Goal 1: Condense the paragraph of the ppDATE passage that begins "We will not present ppDATEs formally" into a short bulleted list, keeping its main facts.
Goal 2:
Answer these questions using the ppDATE passage:
(a) After deployment, what runs in parallel with M?
(b) Which three parts make up the label of a ppDATE transition?
(c) What are the states in ppDATEs decorated with?

Excerpted passage:
== == ==

The monitor and the program are executed together after deployment, running P’ in parallel with M. The instrumented system identifies violations at runtime, reporting error traces to be analysed.

The Specification Language ppDATE. ppDATE [1] is a formalism for specifying both control- and data-oriented properties. ppDATEs are automata with transitions labelled by a trigger (tr), a condition (c) and an action (a). Together, the label is written \(tr \mid c \mapsto a\). Transitions are enabled whenever their triggers are active and the conditions guarding them hold. Triggers are activated by the occurrence of either a visible system event, such as the calling or termination of a method executionFootnote 1, or a ppDATE internal event generated by specific actions executed when a transition fires (that is, the transition is taken). The conditions may depend on the values of system variables (i.e., variables of the program to be monitored) and the values of ppDATE variables (i.e., variables which belong to the ppDATE). The latter can be modified via actions in the transitions. States in ppDATEs are decorated with Hoare triples of the form {pre} method-name(\(\cdot \)) {post}, where pre and post are predicates in first-order logic describing what is to hold after the method method-name(\(\cdot \)) is called (post), provided that pre holds before making the call.

Fig. 2.
figure 2

A ppDATE controlling the brew of coffee

We will not present ppDATEs formally in this paper, but rather illustrate the formalism through an example. Let us consider a coffee machine in which the filters needs to be cleaned after a certain amount of coffee cups are brewed. After this maximum number of brewed cups is reached the machine should stop brewing more cups until the filters are cleaned. The brewing process cannot be interrupted: no new coffee cup can be brewed nor the filters be cleaned until the brewing is done.

== == ==

Items from a dataset:
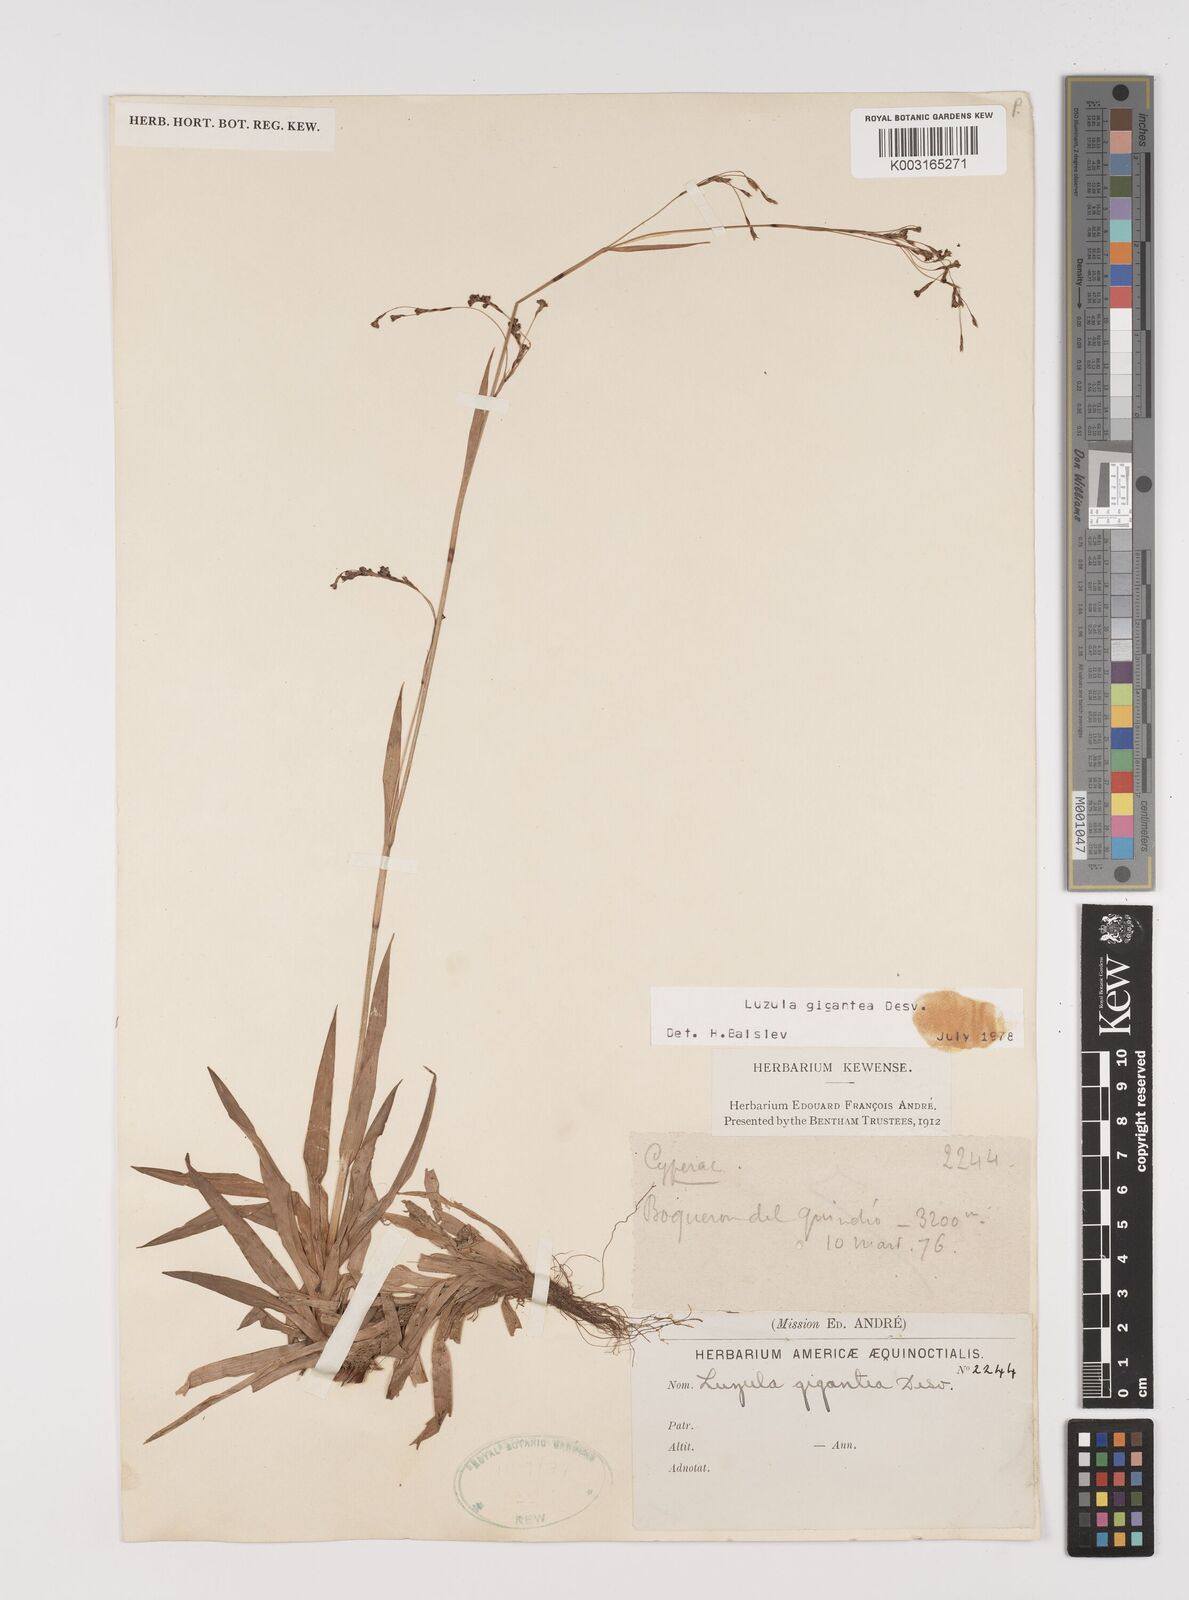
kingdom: Plantae
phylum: Tracheophyta
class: Liliopsida
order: Poales
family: Juncaceae
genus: Luzula
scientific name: Luzula gigantea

== == ==

Correct answer 1:
- The formalism is illustrated through an example instead of a formal presentation.
- The example is a coffee machine whose filters must be cleaned after a certain number of cups are brewed.
- When that maximum is reached, the machine stops brewing until the filters are cleaned.
- Brewing cannot be interrupted. Until it finishes, no new cup can be brewed and the filters cannot be cleaned.

Correct answer 2:
(a) The program P'.
(b) A trigger (tr), a condition (c) and an action (a).
(c) Hoare triples of the form {pre} method-name(·) {post}.